• _Task requirements_: The answer must be every line of the records below that holds the word "points".

Web page edit records:
BEGIN
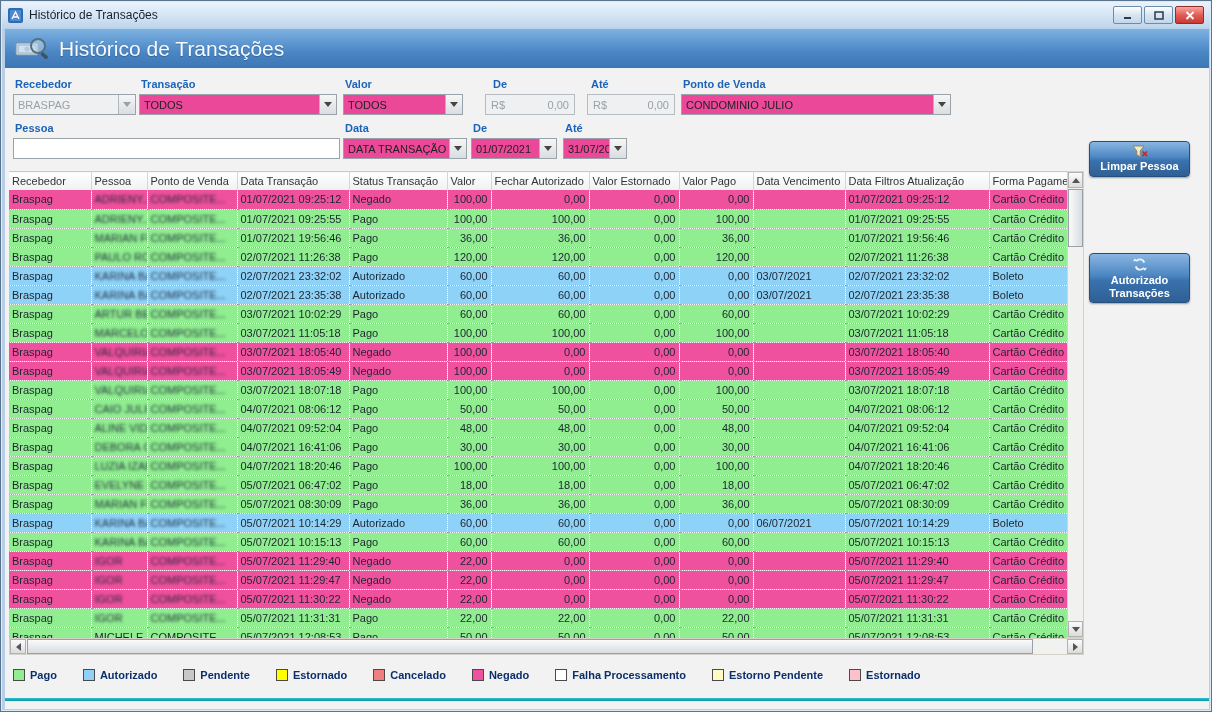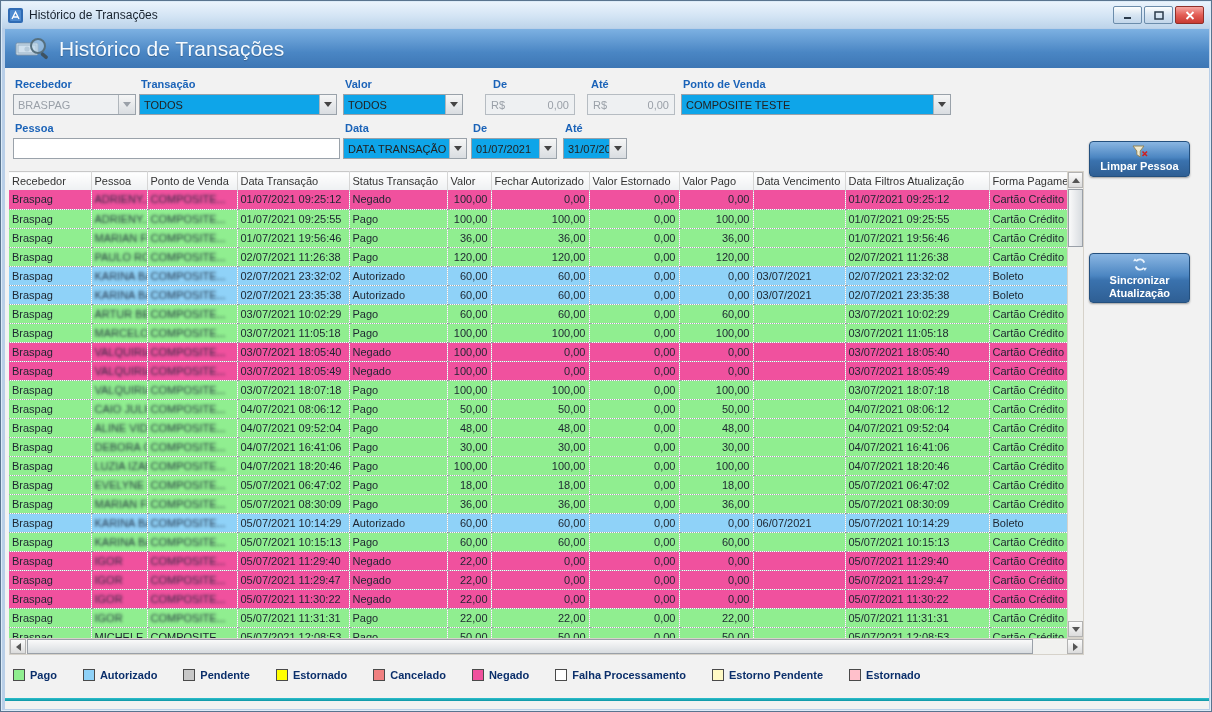--- a/index.html
+++ b/index.html
@@ -28,21 +28,21 @@
   .headerband h1 { font-size:21px; font-weight:normal; color:#f4faff; text-shadow:0 1px 1px rgba(0,0,0,.25); }
 
   
   .lbl { position:absolute; font-size:11px; font-weight:bold; color:#1b63b8; white-space:nowrap; }
   #l-recebedor { left:10px; top:49px; }  #l-situacao { left:136px; top:49px; }
   #l-valor { left:340px; top:49px; }     #l-valor-de { left:488px; top:49px; }
   #l-valor-ate { left:586px; top:49px; } #l-ponto { left:678px; top:49px; }
   #l-pessoa { left:10px; top:93px; }     #l-data { left:340px; top:93px; }
   #l-data-de { left:468px; top:93px; }   #l-data-ate { left:560px; top:93px; }
 
-  .combo { position:absolute; height:21px; background:#0ea5e9; border:1px solid #9aa2aa; display:flex;
+  .combo { position:absolute; height:21px; background:#ec4899; border:1px solid #9aa2aa; display:flex;
            align-items:center; font-size:11px; color:#222; }
   .combo .val { flex:1; padding:0 4px; white-space:nowrap; overflow:hidden; }
   .combo .dd { width:17px; align-self:stretch; background:linear-gradient(180deg,#f6f6f6,#d9dde1);
                border-left:1px solid #b0b6bc; display:flex; align-items:center; justify-content:center; }
   .combo.disabled { background:#eef0f2; }
   .combo.disabled .val { color:#9aa0a8; }
 
   .caret-down { width:0; height:0; border-left:4px solid transparent; border-right:4px solid transparent;
                 border-top:5px solid #444; }
 
@@ -189,21 +189,21 @@
     </div>
     <div class="money" id="f-valor-de">
       <span>R$</span>
       <span>0,00</span>
     </div>
     <div class="money" id="f-valor-ate">
       <span>R$</span>
       <span>0,00</span>
     </div>
     <div class="combo" id="f-ponto">
-      <span class="val">COMPOSITE TESTE</span>
+      <span class="val">CONDOMINIO JULIO</span>
       <span class="dd">
           <span class="caret-down"></span>
         </span>
     </div>
     <input id="f-pessoa" type="text" value="" style="">
     <div class="combo" id="f-data">
       <span class="val">DATA TRANSAÇÃO</span>
       <span class="dd">
           <span class="caret-down"></span>
         </span>
@@ -638,21 +638,21 @@
       </svg>
       <span class="alabel">Limpar Pessoa</span>
     </div>
     <div class="action" id="btn-sinc">
       <svg width="16" height="15" viewBox="0 0 16 16">
         <path d="M3.5 10a4.8 4.8 0 0 0 8.6 1.4" fill="none" stroke="#e8f2fc" stroke-width="2"></path>
         <path d="M12.5 6A4.8 4.8 0 0 0 3.9 4.6" fill="none" stroke="#e8f2fc" stroke-width="2"></path>
         <polygon points="11.2,11.8 15.4,11.4 13.2,14.8" fill="#e8f2fc"></polygon>
         <polygon points="0.6,4.6 4.8,4.2 2.6,1.2" fill="#e8f2fc"></polygon>
       </svg>
-      <span class="alabel">Sincronizar Atualização</span>
+      <span class="alabel">Autorizado Transações</span>
     </div>
 
     <div class="legend" id="legend">
         <div class="legend-item">
           <span class="swatch" style="background: rgb(144, 238, 144);"></span>
           <span>Pago</span>
         </div>
         <div class="legend-item">
           <span class="swatch" style="background: rgb(143, 210, 248);"></span>
           <span>Autorizado</span>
END
• _Exercise result_:
         <polygon points="11.2,11.8 15.4,11.4 13.2,14.8" fill="#e8f2fc"></polygon>
         <polygon points="0.6,4.6 4.8,4.2 2.6,1.2" fill="#e8f2fc"></polygon>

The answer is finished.